[Opening GIVEN TEXT section]
Happy Vision and its highly-qualified technicians and outside experts provide consultancy to public bodies and companies to ensure accessibility in new buildings and to remove architectural barriers to people with motor and sensory impairments in existing buildings.
In Italy, there are numerous regulations and laws governing the removal of architectural barriers, but unfortunately in most cases designs do not comply with them.
For example, one thinks of ramps for wheelchairs or restrooms for the disabled but little thought is given to other disabilities, especially sensory impairments that involve problems of orientation, for example: elderly people, people who are partially sighted or unsighted and deaf.
Thinking about accessibility already during the design stage enables the right integrated solutions for the environment to be identified and that avoids having to resort to adaptations at a later stage that will definitely be more expensive.
Happy Vision can also assess the current accessibility of locations and select the pathways to be preferred to ensure independent and safe mobility.
In order to be able to assist you, we need to have DWG drawings of the area concerned and all the information that is useful for knowing the prevalent flows, the most significant directions, the various services intended for users and the connections between different transit services, train, subway and tram stops, disabled parking and areas closed to the public.
[Closing GIVEN TEXT section]
[Opening DATA EXTRACT section]
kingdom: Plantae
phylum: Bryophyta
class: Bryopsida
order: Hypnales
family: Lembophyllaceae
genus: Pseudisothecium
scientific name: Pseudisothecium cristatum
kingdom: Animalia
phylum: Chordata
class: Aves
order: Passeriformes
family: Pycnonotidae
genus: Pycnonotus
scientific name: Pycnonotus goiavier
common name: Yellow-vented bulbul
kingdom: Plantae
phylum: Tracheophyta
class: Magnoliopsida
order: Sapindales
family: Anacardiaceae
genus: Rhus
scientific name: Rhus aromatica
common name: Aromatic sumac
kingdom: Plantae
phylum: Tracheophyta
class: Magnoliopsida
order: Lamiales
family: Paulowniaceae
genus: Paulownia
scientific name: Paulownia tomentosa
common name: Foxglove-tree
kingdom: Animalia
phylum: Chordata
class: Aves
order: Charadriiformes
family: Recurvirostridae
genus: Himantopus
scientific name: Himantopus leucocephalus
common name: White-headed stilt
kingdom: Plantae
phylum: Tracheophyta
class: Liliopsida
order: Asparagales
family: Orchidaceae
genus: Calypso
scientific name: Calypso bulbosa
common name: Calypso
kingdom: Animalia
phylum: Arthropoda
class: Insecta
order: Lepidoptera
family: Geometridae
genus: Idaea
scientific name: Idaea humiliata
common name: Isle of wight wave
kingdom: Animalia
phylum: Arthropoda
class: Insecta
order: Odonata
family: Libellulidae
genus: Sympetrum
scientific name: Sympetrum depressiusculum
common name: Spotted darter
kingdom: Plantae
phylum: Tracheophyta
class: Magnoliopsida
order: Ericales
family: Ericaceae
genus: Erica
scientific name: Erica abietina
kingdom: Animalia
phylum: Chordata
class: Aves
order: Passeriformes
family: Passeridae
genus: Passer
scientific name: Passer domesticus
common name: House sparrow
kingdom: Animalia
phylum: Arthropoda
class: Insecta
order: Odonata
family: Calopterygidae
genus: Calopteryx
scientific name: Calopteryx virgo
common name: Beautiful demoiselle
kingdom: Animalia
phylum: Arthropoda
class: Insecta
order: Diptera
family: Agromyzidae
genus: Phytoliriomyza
[Closing DATA EXTRACT section]
* [EXERCISE INSTRUCTIONS]:
1. According to the text on accessibility consultancy, what kind of drawings of the area does Happy Vision need?
2. Carry the text on accessibility consultancy forward from its final sentence.

* [RESULTS FOR THE EXERCISE]:
1. DWG drawings of the area concerned.

2.
Designing accessibly means above all not inserting obstacles that for a visually impaired person could be protrusions along a wall or pillars along the sidewalk; designing accessibility means identifying and exploiting the natural guides that the visually impaired person can use to move independently and safely: for example on a sidewalk the curb and the wall are natural guides that can mark safely the visually impaired person's transit area; designing accessibility means inserting aids to orientation and maintaining the direction (tactile signage, tactile pathways, possible audio information through smartphone apps) when there are no natural guides.
Accessible design means being able to move around blindfolded without getting hurt: Happy Vision is able to offer this result in airports, train stations, subway stations, city streets, schools, hospitals, parks, museums ... all public or private places open to the public.
Federico Zonca, the owner and technical director of Happy Vision, who gradually became blind, has the sensitivity of the user and the competence of an expert for identifying the most appropriate design solutions.